- _Selected text_
--------------------------------
It is in this way that Bennett invites us to view the present, as nested and relative rather than as a series of distinct units in a linear process.  A moment of a certain duration and extension, although we may apply a quantitative number to it as a unit, nonetheless is experienced in ratio to other durations.  In this way an hour can feel like a minute, a lifetime like a second, or a few moments may seem eternal and timeless.  It is the qualitative experience of a period in time that determines the significance we ascribe to it, not that calculated quantity we materialistically apply to it.

Another way of speaking about this is to show that moments in time are infinitely divisible, and that people thinking they limit themselves to the present moment by avoiding the human capacities for forethought or hindsight fail to realize they may limit themselves to infinitely smaller units of time.  Human beings, with the functional machinery we possess, may sense a sound as a moment in time.  We may think that when we hear a word coming from someones mouth, the the whole word was spoken instantaneously.  However, as any linguistic therapist would tell us, there are parts to every word that happen in time.  The word therapist itself, experienced in time, has parts.  Thera comes before pist, and if we say that only this moment exists, one cannot say at the moment pist is being uttered, that thera is any longer there.  Likewise, pist itself can be broken into each of its consonants, and each of these has a beginning, middle and end as well.  So are we to say that therapist as a word doesnt exist at all and has no meaning? This is true in an absolute sense, but in the human world, it seems too convenient to disregard one scale of time, such as that which historians operate with, and then not to ackowledge that the most basic functions of language used for practical activity are inherently empty.Oones notion of ones profession, ones families and relationships, are all, essentially, built on erroneously linked-together elements that could be linked-together in numerous other ways.  Because time is infinitely divisible, we must acknowledge that we do in fact link past and future elements together to create the world, as in the case of the word therapist, tin order o come to a concrete and what we call “present moment” experience.  We also judge the sanity of ourselves and others by their very ability to combine memories, anticipations and present moment phenomena meaningfully.
--------------------------------
- _Dataset entries_
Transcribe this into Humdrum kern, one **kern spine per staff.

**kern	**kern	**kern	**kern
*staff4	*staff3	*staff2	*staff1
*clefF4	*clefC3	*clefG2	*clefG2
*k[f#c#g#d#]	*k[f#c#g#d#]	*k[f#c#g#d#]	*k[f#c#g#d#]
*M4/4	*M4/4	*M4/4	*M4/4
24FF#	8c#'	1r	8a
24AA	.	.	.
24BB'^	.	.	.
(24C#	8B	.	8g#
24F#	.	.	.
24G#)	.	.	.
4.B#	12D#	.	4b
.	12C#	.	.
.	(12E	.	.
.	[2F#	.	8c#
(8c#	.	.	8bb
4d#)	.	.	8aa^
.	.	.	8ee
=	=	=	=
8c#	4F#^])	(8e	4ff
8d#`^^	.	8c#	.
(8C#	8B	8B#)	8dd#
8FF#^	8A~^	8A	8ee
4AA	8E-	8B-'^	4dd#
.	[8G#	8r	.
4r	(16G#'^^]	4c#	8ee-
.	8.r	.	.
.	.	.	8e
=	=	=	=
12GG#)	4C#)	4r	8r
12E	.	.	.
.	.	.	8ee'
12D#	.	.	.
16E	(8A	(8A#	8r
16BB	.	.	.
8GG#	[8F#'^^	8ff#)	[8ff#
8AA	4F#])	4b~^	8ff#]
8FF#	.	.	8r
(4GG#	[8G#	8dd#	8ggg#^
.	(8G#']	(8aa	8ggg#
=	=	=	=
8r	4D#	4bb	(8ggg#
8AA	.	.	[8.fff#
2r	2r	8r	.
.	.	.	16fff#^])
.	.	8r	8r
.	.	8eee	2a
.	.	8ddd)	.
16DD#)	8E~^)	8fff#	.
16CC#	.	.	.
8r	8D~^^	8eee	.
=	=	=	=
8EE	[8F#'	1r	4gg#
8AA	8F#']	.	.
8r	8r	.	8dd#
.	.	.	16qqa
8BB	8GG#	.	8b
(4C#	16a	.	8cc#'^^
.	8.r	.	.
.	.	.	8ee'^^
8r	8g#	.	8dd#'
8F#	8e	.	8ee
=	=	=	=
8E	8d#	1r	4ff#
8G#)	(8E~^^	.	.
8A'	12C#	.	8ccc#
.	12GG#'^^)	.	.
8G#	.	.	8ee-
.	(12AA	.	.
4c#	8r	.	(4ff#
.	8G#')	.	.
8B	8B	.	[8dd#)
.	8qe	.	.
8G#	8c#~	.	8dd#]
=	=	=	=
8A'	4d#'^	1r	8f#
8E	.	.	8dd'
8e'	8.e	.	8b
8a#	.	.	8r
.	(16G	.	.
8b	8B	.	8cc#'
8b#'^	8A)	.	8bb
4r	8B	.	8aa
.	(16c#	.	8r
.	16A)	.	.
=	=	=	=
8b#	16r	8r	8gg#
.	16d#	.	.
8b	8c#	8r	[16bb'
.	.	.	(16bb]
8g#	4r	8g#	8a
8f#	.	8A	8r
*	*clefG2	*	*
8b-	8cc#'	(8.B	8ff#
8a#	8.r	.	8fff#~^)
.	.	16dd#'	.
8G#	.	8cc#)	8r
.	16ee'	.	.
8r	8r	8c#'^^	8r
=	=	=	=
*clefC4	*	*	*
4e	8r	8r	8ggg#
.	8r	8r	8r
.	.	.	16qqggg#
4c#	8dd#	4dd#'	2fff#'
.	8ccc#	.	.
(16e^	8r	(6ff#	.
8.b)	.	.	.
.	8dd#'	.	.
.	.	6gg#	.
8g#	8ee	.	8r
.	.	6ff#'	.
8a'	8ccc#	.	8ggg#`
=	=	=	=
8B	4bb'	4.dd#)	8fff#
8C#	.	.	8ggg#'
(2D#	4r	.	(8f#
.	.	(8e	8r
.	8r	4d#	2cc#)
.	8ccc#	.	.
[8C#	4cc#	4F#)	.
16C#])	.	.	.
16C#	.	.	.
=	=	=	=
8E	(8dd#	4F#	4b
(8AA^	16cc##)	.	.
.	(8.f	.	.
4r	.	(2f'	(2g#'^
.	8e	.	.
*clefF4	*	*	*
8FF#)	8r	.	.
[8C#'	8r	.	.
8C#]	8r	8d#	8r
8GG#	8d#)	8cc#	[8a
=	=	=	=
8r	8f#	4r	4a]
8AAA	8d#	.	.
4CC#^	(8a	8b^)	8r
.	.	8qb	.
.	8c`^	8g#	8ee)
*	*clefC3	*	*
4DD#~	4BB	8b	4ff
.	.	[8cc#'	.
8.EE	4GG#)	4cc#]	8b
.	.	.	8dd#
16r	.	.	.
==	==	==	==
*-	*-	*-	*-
--------------------------------
- _Assignment A_
In the text on the experience of time, why can an hour feel like a minute or a few moments seem eternal? Explain in one to three sentences.
- _Assignment B_
Quote word for word the part of the text on the experience of time starting at "It is in this" and ending at "apply to it.".

- _Solution A_
We may assign a moment a quantitative number as a unit, but it is still experienced in ratio to other durations. The significance we give a period comes from its qualitative experience, not from the calculated quantity we apply to it.

- _Solution B_
It is in this way that Bennett invites us to view the present, as nested and relative rather than as a series of distinct units in a linear process.  A moment of a certain duration and extension, although we may apply a quantitative number to it as a unit, nonetheless is experienced in ratio to other durations.  In this way an hour can feel like a minute, a lifetime like a second, or a few moments may seem eternal and timeless.  It is the qualitative experience of a period in time that determines the significance we ascribe to it, not that calculated quantity we materialistically apply to it.